**PROMPT:**
Would you show every line from the records that holds "internal"?

(DATA UNDER STUDY begins)

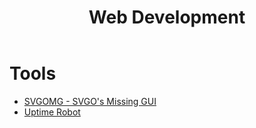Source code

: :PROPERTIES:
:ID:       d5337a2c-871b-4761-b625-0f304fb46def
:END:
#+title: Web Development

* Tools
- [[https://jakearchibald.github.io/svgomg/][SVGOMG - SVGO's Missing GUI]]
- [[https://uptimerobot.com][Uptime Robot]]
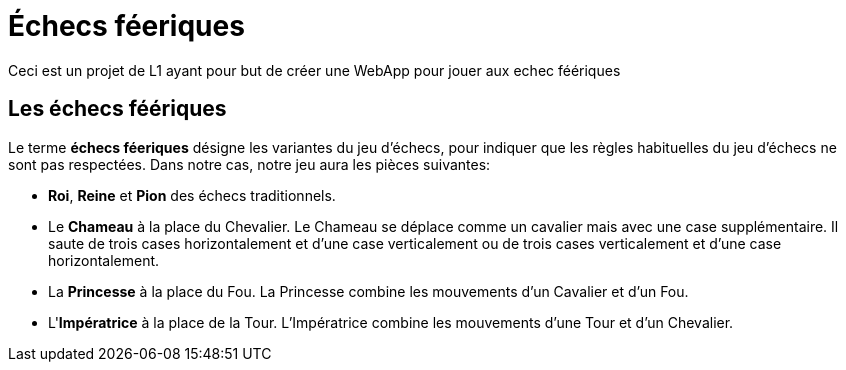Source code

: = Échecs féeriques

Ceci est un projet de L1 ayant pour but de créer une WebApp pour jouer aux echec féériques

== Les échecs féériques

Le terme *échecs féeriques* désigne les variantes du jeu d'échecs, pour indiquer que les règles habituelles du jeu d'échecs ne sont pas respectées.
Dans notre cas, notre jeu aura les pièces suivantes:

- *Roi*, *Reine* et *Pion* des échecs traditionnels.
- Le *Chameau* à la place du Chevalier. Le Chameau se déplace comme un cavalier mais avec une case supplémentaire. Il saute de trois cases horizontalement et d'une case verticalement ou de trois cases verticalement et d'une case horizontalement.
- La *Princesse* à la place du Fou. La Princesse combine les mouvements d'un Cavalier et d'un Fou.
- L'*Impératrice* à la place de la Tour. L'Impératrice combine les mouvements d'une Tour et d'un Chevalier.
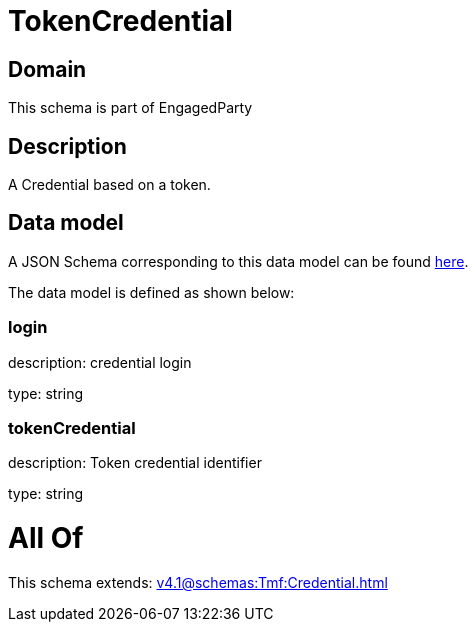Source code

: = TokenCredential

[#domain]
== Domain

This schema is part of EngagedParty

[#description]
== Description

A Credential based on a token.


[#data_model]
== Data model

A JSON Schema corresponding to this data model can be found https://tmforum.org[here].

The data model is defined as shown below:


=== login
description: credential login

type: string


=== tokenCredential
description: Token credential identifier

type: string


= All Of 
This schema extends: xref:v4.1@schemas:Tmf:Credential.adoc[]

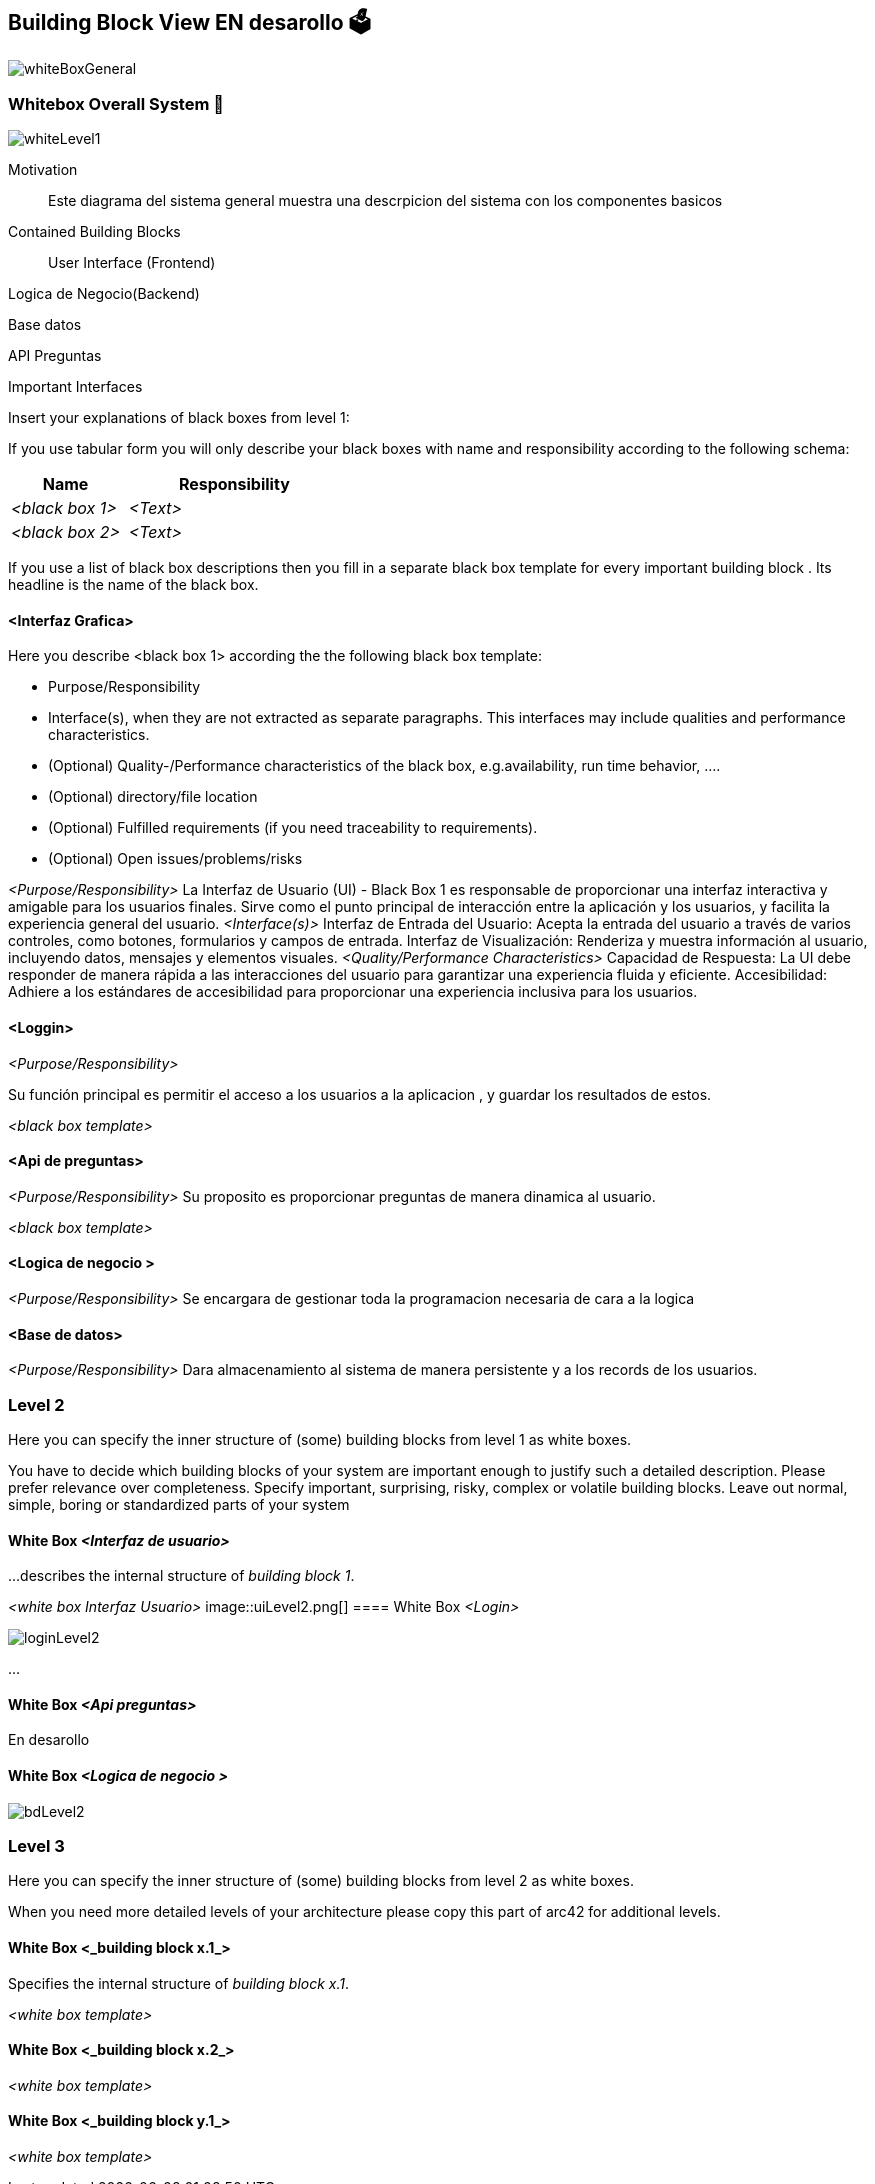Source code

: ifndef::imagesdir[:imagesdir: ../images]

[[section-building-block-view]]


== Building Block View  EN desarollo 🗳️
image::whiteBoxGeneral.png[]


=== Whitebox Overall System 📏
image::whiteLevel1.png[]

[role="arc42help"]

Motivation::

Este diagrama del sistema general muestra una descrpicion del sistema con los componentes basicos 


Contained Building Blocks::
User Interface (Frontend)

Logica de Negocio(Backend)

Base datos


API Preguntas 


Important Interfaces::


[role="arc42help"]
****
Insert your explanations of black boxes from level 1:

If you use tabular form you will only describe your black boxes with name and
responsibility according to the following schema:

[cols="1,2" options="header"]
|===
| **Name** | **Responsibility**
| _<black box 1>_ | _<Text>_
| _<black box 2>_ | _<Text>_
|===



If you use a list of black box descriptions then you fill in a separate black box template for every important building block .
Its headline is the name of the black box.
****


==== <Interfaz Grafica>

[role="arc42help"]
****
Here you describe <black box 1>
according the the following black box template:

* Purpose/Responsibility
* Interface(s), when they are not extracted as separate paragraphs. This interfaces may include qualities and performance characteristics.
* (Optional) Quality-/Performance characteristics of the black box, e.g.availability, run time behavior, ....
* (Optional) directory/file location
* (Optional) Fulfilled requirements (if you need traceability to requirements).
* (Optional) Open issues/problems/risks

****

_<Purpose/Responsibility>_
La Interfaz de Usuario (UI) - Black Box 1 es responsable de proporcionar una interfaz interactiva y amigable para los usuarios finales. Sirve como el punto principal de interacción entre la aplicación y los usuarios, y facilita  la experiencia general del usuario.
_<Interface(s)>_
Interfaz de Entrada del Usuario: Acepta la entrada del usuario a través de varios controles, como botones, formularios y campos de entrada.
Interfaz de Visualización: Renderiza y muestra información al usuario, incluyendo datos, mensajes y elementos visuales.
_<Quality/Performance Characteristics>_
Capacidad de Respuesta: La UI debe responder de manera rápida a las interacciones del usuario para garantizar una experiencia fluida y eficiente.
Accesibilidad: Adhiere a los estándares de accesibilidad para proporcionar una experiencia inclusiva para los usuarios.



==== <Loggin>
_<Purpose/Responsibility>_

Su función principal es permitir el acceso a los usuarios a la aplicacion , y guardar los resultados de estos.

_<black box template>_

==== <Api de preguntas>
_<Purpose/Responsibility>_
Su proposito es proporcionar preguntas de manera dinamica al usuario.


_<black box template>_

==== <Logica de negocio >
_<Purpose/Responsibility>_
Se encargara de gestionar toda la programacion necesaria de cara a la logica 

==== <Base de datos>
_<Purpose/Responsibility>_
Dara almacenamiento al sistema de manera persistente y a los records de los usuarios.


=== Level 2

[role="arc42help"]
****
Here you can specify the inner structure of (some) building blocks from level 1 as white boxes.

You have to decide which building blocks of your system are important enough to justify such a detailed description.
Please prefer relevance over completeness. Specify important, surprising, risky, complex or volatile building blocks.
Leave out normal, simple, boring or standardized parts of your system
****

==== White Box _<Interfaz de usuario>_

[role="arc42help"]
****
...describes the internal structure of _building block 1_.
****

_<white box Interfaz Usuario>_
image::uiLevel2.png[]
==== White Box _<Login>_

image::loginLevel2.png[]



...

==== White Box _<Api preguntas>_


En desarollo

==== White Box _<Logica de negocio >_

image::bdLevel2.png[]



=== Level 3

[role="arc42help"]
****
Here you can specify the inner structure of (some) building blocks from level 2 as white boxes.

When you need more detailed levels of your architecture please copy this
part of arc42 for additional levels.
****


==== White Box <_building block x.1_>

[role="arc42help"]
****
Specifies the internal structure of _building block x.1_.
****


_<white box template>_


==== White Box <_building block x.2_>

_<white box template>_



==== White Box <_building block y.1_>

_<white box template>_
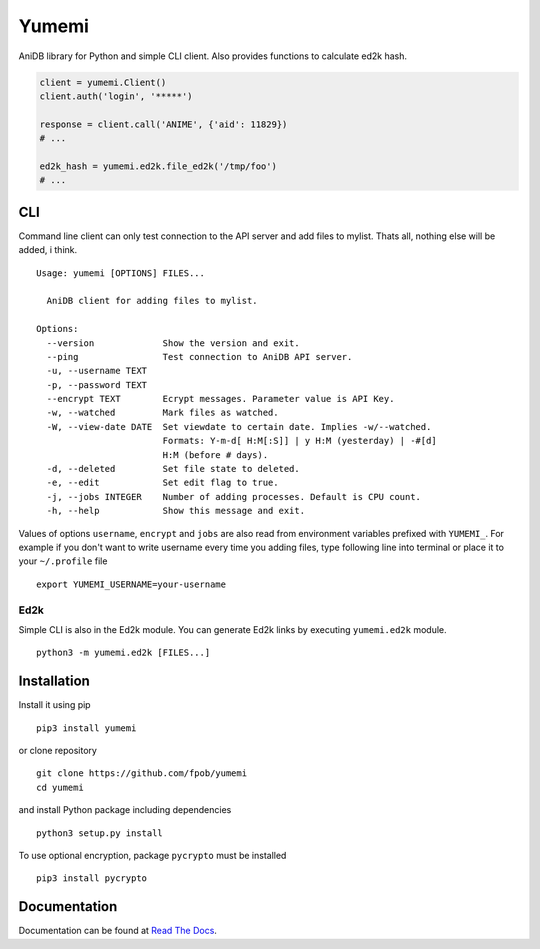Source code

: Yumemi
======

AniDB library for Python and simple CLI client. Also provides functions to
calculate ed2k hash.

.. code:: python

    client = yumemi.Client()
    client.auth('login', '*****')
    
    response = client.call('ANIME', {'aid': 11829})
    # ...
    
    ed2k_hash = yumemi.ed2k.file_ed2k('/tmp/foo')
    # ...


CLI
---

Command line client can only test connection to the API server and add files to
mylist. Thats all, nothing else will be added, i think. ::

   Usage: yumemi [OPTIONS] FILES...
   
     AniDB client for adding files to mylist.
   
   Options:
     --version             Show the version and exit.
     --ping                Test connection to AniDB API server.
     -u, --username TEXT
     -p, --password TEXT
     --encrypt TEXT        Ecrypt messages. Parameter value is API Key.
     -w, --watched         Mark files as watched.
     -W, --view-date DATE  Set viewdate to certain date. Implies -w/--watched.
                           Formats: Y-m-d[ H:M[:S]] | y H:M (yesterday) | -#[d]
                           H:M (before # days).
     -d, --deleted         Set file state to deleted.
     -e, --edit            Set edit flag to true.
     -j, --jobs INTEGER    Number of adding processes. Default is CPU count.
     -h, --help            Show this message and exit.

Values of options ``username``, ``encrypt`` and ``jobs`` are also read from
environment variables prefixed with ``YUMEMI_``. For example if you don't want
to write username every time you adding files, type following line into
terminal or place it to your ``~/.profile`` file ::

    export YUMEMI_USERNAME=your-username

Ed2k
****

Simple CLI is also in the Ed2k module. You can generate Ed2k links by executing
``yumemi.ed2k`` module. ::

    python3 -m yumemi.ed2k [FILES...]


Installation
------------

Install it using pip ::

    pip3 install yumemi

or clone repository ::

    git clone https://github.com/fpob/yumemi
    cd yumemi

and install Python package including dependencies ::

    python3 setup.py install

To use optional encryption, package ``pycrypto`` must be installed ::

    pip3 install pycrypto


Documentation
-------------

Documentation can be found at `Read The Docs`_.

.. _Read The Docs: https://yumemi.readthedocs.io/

(DATA UNDER STUDY ends)

**SOLUTION TO THE EXERCISE:**
...describes the internal structure of _building block 1_.
Specifies the internal structure of _building block x.1_.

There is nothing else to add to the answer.